Der Österreicher ergibt sich gerne seinem Schicksal, da er nicht an die Veränderbarkeit der Welt glaubt. Er neidet dem Dietrich Mateschitz, wie allen Erfolgreichen, seinen American Dream, besonders weil dieser im Weltbild des Österreichers gar nicht vorkommt bzw. nicht vorkommen darf. Fleiß und Zielstrebigkeit werden schon im Kindesalter von Mitschülern als unösterreichisch und anbiederisch empfunden. Mit Leistung schleimt man sich nur bei Lehrern und Vorgesetzten ein, hat aber keinen intrinsischen Wert. Solange man mit Schludern, Schummeln und Kompromisslösungen durchkommt, sind Anstregung und Eigeninitiative unnötige, um nicht zu sagen suspekte Aktivitäten.
Die Borniertheit des Österreichers ist überall dort nicht so schlimm, wo er keine Verantwortung tragen muss. Es besteht aber leider auch in Österreich die Notwendigkeit Entscheidungen zu treffen oder sogar Weichen für die Zukunft zu stellen. Unsere Herrn Bundeskanzler und Vizekanzler sind Paradebeispiele dafür, was in Österreich generell nicht funktioniert.

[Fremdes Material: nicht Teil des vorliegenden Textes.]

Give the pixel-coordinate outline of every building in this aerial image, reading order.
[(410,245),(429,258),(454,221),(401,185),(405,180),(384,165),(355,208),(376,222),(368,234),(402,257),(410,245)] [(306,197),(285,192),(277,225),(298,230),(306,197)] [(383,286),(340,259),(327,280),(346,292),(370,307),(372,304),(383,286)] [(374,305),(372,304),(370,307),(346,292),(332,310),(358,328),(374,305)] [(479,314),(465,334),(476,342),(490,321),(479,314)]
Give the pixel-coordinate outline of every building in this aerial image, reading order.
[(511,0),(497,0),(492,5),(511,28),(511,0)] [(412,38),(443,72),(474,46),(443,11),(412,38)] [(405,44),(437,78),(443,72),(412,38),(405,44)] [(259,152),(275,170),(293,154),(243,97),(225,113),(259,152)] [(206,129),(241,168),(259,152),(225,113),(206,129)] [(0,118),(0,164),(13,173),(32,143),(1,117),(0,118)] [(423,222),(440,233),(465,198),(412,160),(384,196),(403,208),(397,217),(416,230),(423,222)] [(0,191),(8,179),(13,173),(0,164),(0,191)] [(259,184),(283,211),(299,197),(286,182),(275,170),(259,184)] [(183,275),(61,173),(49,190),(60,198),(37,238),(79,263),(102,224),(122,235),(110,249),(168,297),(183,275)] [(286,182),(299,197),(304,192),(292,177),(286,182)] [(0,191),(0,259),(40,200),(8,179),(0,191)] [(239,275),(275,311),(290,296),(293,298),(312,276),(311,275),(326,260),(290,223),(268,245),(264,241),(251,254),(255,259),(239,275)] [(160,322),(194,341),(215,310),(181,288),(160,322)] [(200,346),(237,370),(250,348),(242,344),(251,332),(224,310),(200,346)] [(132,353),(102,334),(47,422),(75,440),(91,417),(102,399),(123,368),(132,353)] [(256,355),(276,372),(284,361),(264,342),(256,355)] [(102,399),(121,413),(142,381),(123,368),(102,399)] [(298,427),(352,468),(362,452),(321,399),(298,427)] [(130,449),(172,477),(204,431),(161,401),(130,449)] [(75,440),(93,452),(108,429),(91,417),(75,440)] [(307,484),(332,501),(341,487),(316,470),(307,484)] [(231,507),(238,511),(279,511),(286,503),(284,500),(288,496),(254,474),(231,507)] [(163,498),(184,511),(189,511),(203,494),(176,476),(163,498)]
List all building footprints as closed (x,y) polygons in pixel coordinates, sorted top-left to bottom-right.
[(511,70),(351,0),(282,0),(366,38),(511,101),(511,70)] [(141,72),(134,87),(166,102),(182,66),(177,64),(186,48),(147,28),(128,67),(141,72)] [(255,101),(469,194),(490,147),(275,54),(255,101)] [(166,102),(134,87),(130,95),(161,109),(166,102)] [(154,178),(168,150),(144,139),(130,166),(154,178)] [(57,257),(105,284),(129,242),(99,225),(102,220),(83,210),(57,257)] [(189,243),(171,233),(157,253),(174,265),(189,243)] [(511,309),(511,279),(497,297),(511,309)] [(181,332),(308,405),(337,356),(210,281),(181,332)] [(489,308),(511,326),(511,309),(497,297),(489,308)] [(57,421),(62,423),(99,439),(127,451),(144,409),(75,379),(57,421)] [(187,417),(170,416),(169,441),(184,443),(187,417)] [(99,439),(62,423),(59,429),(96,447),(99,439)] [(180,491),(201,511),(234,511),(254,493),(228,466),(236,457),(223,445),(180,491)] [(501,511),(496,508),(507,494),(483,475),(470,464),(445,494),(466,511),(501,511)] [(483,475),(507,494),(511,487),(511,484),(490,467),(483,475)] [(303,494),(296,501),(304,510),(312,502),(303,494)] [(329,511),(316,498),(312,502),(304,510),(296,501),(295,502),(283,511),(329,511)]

Erstens glauben Gusenbauer und Molterer, dass der Arbeitsplatz ein Ort ist, um seine Befindlichkeiten zu artikulieren. Wenn unsere Sekretärinnen stundenlang am Gang ihre alltäglichen Erlebnisse und Frustrationen austauschen, entsteht zwar auch wirtschaftlicher Schaden, aber es ist nicht gleich das ganze Land betroffen. Unsere Politiker hingegen streiten seit einem Jahr ganz offen, weil die Schwarzen Gusenbauer insgeheim für einen usurpatorischen Wappler und die Roten Schüssel und Konsorten für arrogante A***löcher halten, um es endlich einmal auf den Punkt zu bringen. Professionalität bedeutet aber, dass man in eine Rolle schlüpft und Gefühle sowie Befindlichkeiten draußen hält.

Zweitens mangelt es beiden an Souveränität, Charisma und Klasse. Die Umgangsweise der Politiker spiegelt auf traurige und tragische Weise immer noch wider, wo sie eigentlich herkommen: das engstirnige Milieu, das in Österreich auf Lebenszeit prägt. So viel edlen Rotwein kann Gusenbauer gar nicht saufen, um sich von der Stammtischmentalität seines Denkens zu befreien und Molterer wird auf ewig den dickschädeligen Bauern in sich mittragen. Da helfen weder Studium, feine Anzüge noch schwere Autos.

Drittens fehlt es ihnen an Visionen. Schüssel verlor 2006 die Wahl, weil er sich selbst zum Sonnenkönig eines paradiesischen Österreichs erklärte, in dem, seiner Meinung nach, kein Handlungsbedarf mehr bestand. Der ÖVP Wahlkampf hatte keine Inhalte, außer Wolfi, den Wunderzwerg, in Szene zu setzen. Die SPÖ war einfach dagegen: gegen Eurofighter, gegen Studiengebühren, gegen Steuern, gegen alles. Konstruktive Vorschläge waren ebenfalls keine dabei. Wen wundert es also, dass jetzt nichts passiert, wo doch beide Parteien schon im Vorhinein klar machten, dass sie keine Ideen hatten. Sie sind einfach nur konsequent.

Meiner Meinung nach sind die Politiker gar nicht schuld an der Misere. Solange die Österreicher sich immer und überall nur mit Mittelmäßigkeit zufrieden geben, werden auch die Politiker uns vor Augen halten, was Mittelmäßigkeit wirklich bedeutet.